Attaqué de toutes parts et menacé d’un procès, Philippe de Villiers reste très serein tout comme sa maison d’édition, qui avait anticipé ce risque et rappelle que la véracité des archives n’est pas contestée :
“Je défends ce livre comme je défends tous ceux que nous publions“, avance Sophie de Closets, présidente de la maison d’édition depuis 2013. Pour elle, il n’y a donc a donc aucune raison de monter au créneau : “Ce sont les auteurs qui sont en première ligne sur le contenu, pas moi, ajoute- t-elle. Mon rôle est de publier des livres de qualité, qui font débat.”
Avant publication, l’ouvrage a été relu sur les faits, mais “les auteurs sont libres de faire des interprétations et des hypothèses”, explique l’éditrice. “Je n’ai jamais lu que les archives publiées par Philippe de Villiers sont fausses“, dit-elle. Ce qui n’est pas exact, plusieurs historiens reprochant à Villiers de fausses affirmations. “Les archives existent et les critiques disent : ‘On savait déjà’, assure-t-elle. Le débat se place sur l’interprétation que Philippe de Villiers en fait.” (…)
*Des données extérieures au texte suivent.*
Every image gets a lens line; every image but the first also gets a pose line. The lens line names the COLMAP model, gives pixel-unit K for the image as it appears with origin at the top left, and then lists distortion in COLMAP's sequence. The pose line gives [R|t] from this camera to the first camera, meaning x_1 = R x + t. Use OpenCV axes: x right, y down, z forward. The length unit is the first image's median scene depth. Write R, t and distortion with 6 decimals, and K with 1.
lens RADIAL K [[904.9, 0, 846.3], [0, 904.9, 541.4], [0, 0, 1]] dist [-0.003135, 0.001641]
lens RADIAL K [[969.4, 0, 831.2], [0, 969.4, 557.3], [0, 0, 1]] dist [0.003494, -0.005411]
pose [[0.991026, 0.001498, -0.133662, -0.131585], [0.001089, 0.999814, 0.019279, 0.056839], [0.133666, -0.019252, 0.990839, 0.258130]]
Fayard espère vendre 100.000 exemplaires de l’ouvrage, selon l’attachée de presse de l’auteur. Un tel succès le situerait au même niveau que Les Mosquées de Roissy, publié en 2006, ou Les cloches sonneront-elles encore demain?, en 2016. Mais loin des 250.000 exemplaires de son best-seller, Le moment est venu de dire ce que j’ai vu, sorti en 2015.
Quant à Philippe de Villiers, il confie au JDD :
“Ça va mettre un de ces bordels! Mon livre va entrer en collision directe avec les propos officiels de la campagne. Je me fends la gueule à chaque fois que je me relis en me disant : ‘C’est mon meilleur livre.’ (…)
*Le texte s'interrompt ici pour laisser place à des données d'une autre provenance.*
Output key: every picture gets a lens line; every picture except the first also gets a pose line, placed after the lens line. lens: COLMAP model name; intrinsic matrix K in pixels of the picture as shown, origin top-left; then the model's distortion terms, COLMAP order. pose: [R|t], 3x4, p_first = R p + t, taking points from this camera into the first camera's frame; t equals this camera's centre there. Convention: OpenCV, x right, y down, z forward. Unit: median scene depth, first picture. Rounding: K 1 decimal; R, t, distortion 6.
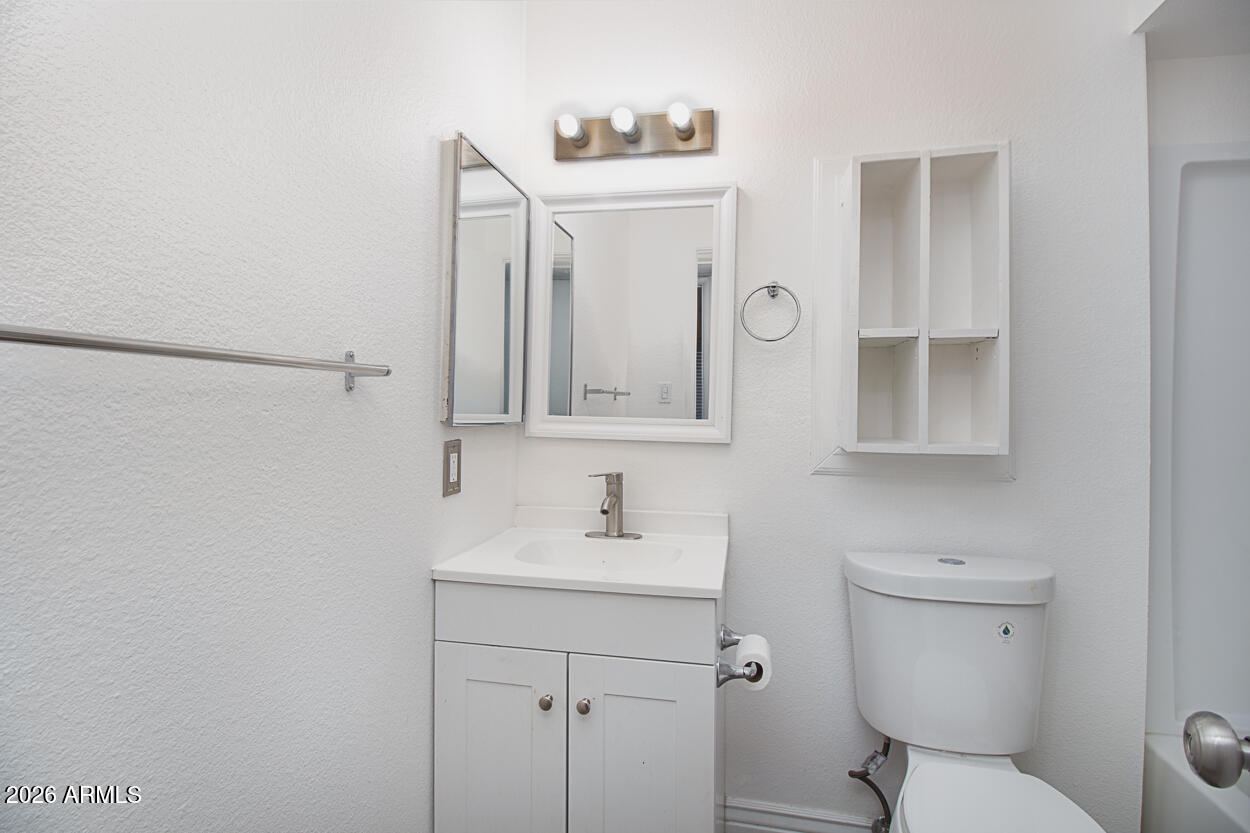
lens RADIAL K [[586.3, 0, 626.9], [0, 586.3, 405.3], [0, 0, 1]] dist [0.000326, -0.012212]
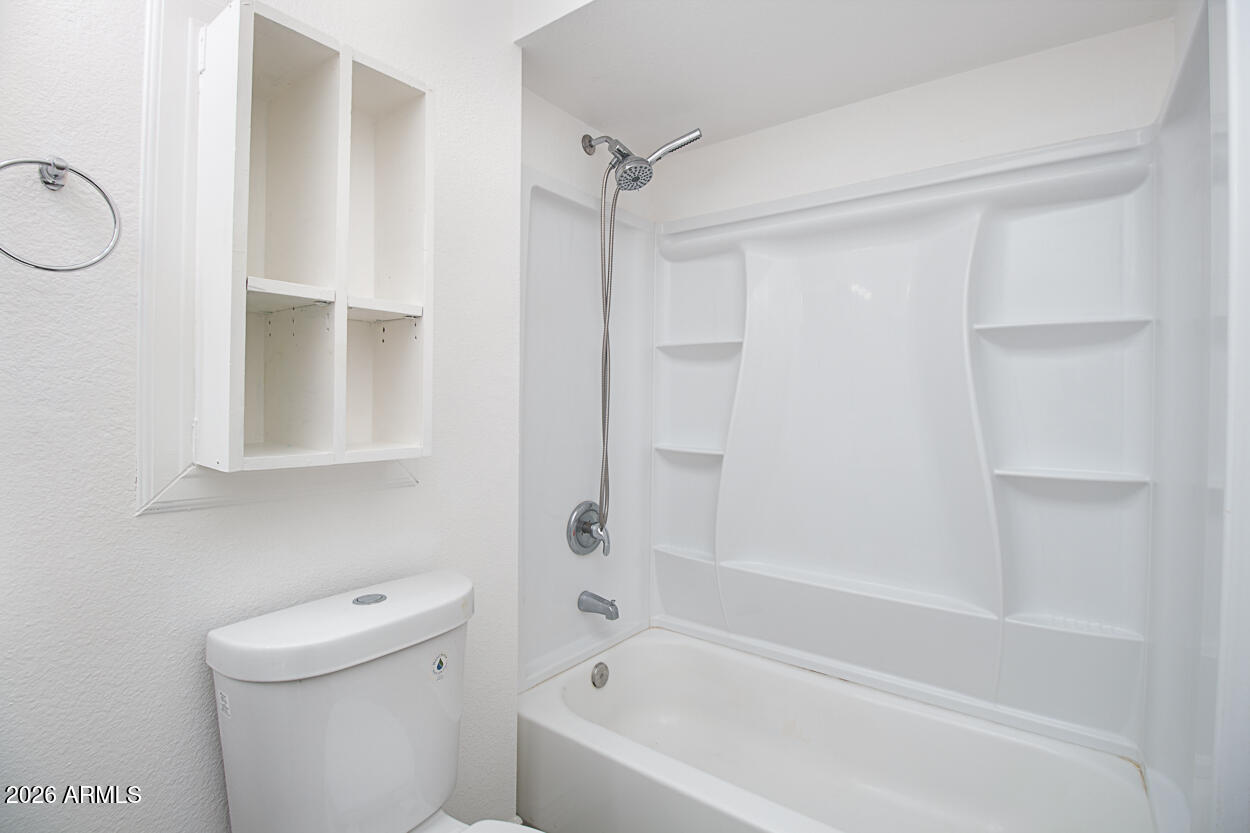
lens RADIAL K [[586.3, 0, 626.9], [0, 586.3, 405.3], [0, 0, 1]] dist [0.000326, -0.012212]
pose [[0.414452, -0.008812, 0.910029, -0.007522], [-0.008035, 0.999879, 0.013342, -0.003141], [-0.910036, -0.012842, 0.414331, 0.365598]]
Deux mois plus tard, il se dit “comblé par la panique qu'[il a] créée dans le camp européiste“. “Je pensais que la presse me traiterait par le silence, déclare-t-il. La mauvaise foi de mes détracteurs m’enchante, ça veut dire qu’ils sont gênés, ils sont obligés de m’insulter et de mentir. J’ai ce que j’espérais : un débat. On me prend au sérieux.” Là, on s’étonne. Au sérieux? Alors que nombre d’historiens l’accusent de falsification? “Si c’était si négligeable, ils ne prendraient pas la peine de me répondre.” Lui-même vient de finir de rédiger un long texte qu’il va adresser au Monde en guise de réplique au collectif d’universitaires européens qui l’y a étrillé cette semaine.
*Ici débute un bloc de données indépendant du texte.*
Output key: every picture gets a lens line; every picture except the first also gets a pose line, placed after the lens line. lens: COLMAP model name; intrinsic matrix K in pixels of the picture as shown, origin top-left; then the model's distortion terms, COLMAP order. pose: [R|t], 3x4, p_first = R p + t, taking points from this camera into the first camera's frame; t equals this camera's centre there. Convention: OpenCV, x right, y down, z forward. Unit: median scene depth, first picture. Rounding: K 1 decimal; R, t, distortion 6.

“Pour me condamner, on m’invente des propos. Je n’ai jamais dit ni écrit que la construction européenne serait d’inspiration nazie. Je dis que le choix de faire l’Europe par l’intégration plutôt que par la coopération était celui exigé par le département d’État américain. Je dis qu’il fut porté avec conviction par trois personnalités parmi les ‘pères fondateurs’ – Jean Monnet, Robert Schuman et Walter Hallstein – qui avaient pour points communs de haïr de Gaulle, de vouloir une Europe qui ne soit ni puissante ni indépendante des États-Unis et de s’être diversement compromis avant 1945.”(…)
“La contre-attaque contre moi s’organise autour de trois accusations. Un : il s’agit de complotisme. Deux : on le savait déjà. Il faudrait savoir! Ces deux premiers points sont incompatibles. Trois : on me reproche de ne pas avoir exposé le contexte de la guerre froide. La lutte anticommuniste n’impliquait nullement de se soumettre à une puissance étrangère quelle qu’elle fut. Comme beaucoup d’autres, de Gaulle était parfaitement anticommuniste et il œuvra toute sa vie pour une Europe européenne, non pas américaine.”(…)
Mais la guerre déclarée contre son livre le pousse finalement à changer ses plans. Lui qui ne voulait pas multiplier les conférences ni les séances de signatures s’est laissé convaincre par son éditrice, Sophie de Closets, d’entreprendre un tour de France.
“Plus je sens que ça gêne, plus j’ai de l’énergie pour faire connaître ce livre. Je suis un dissident, un refuznik. On les appelait ainsi en Union soviétique.” Fin janvier, il promettait : “Je vais vous emmener dans une histoire dont je ne connais pas la fin.” Il ne croyait pas si bien dire.